BEGIN

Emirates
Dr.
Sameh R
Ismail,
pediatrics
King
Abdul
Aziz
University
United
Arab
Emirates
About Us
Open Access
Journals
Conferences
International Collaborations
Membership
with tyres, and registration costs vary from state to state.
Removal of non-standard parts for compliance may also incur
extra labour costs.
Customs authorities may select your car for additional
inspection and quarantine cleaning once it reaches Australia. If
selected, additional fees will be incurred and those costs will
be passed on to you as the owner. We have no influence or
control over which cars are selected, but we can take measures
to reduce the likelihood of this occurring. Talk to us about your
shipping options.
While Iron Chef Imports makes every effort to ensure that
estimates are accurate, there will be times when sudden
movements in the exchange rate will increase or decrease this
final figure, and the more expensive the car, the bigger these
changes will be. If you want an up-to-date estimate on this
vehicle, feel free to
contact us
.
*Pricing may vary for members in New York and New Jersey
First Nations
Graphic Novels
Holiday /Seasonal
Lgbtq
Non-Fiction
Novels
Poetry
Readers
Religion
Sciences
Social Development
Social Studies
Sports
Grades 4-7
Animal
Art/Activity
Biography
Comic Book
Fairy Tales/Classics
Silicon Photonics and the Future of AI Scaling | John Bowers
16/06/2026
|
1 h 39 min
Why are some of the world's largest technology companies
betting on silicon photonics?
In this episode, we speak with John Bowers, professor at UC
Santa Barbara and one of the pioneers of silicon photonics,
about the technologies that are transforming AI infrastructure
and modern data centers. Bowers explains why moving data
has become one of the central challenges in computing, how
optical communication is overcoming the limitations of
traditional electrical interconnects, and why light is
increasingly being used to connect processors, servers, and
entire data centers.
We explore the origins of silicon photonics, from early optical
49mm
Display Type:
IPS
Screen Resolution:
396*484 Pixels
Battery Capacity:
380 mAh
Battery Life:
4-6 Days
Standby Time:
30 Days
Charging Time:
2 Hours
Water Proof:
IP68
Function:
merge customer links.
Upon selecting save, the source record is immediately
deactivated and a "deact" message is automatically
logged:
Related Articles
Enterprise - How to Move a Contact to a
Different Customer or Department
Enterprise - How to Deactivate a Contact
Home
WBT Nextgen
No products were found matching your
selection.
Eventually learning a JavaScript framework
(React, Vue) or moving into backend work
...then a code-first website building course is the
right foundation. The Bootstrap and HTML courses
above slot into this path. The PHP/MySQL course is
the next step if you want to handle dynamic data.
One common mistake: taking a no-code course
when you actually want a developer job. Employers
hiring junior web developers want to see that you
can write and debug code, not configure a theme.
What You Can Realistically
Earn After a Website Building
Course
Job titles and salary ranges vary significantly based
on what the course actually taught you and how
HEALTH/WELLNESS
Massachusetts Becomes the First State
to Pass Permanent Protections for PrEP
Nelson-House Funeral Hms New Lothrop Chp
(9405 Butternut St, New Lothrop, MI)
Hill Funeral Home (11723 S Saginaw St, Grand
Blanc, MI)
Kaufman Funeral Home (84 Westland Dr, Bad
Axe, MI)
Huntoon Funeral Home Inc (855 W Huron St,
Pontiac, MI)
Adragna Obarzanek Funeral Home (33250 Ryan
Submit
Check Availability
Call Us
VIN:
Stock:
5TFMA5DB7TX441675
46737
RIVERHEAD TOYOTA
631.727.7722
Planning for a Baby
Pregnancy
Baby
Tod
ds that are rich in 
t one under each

END

[Exercise instructions]
Output the records in full. Match them exactly.

[Written solution]
Emirates
Dr.
Sameh R
Ismail,
pediatrics
King
Abdul
Aziz
University
United
Arab
Emirates
About Us
Open Access
Journals
Conferences
International Collaborations
Membership
with tyres, and registration costs vary from state to state.
Removal of non-standard parts for compliance may also incur
extra labour costs.
Customs authorities may select your car for additional
inspection and quarantine cleaning once it reaches Australia. If
selected, additional fees will be incurred and those costs will
be passed on to you as the owner. We have no influence or
control over which cars are selected, but we can take measures
to reduce the likelihood of this occurring. Talk to us about your
shipping options.
While Iron Chef Imports makes every effort to ensure that
estimates are accurate, there will be times when sudden
movements in the exchange rate will increase or decrease this
final figure, and the more expensive the car, the bigger these
changes will be. If you want an up-to-date estimate on this
vehicle, feel free to
contact us
.
*Pricing may vary for members in New York and New Jersey
First Nations
Graphic Novels
Holiday /Seasonal
Lgbtq
Non-Fiction
Novels
Poetry
Readers
Religion
Sciences
Social Development
Social Studies
Sports
Grades 4-7
Animal
Art/Activity
Biography
Comic Book
Fairy Tales/Classics
Silicon Photonics and the Future of AI Scaling | John Bowers
16/06/2026
|
1 h 39 min
Why are some of the world's largest technology companies
betting on silicon photonics?
In this episode, we speak with John Bowers, professor at UC
Santa Barbara and one of the pioneers of silicon photonics,
about the technologies that are transforming AI infrastructure
and modern data centers. Bowers explains why moving data
has become one of the central challenges in computing, how
optical communication is overcoming the limitations of
traditional electrical interconnects, and why light is
increasingly being used to connect processors, servers, and
entire data centers.
We explore the origins of silicon photonics, from early optical
49mm
Display Type:
IPS
Screen Resolution:
396*484 Pixels
Battery Capacity:
380 mAh
Battery Life:
4-6 Days
Standby Time:
30 Days
Charging Time:
2 Hours
Water Proof:
IP68
Function:
merge customer links.
Upon selecting save, the source record is immediately
deactivated and a "deact" message is automatically
logged:
Related Articles
Enterprise - How to Move a Contact to a
Different Customer or Department
Enterprise - How to Deactivate a Contact
Home
WBT Nextgen
No products were found matching your
selection.
Eventually learning a JavaScript framework
(React, Vue) or moving into backend work
...then a code-first website building course is the
right foundation. The Bootstrap and HTML courses
above slot into this path. The PHP/MySQL course is
the next step if you want to handle dynamic data.
One common mistake: taking a no-code course
when you actually want a developer job. Employers
hiring junior web developers want to see that you
can write and debug code, not configure a theme.
What You Can Realistically
Earn After a Website Building
Course
Job titles and salary ranges vary significantly based
on what the course actually taught you and how
HEALTH/WELLNESS
Massachusetts Becomes the First State
to Pass Permanent Protections for PrEP
Nelson-House Funeral Hms New Lothrop Chp
(9405 Butternut St, New Lothrop, MI)
Hill Funeral Home (11723 S Saginaw St, Grand
Blanc, MI)
Kaufman Funeral Home (84 Westland Dr, Bad
Axe, MI)
Huntoon Funeral Home Inc (855 W Huron St,
Pontiac, MI)
Adragna Obarzanek Funeral Home (33250 Ryan
Submit
Check Availability
Call Us
VIN:
Stock:
5TFMA5DB7TX441675
46737
RIVERHEAD TOYOTA
631.727.7722
Planning for a Baby
Pregnancy
Baby
Tod
ds that are rich in 
t one under each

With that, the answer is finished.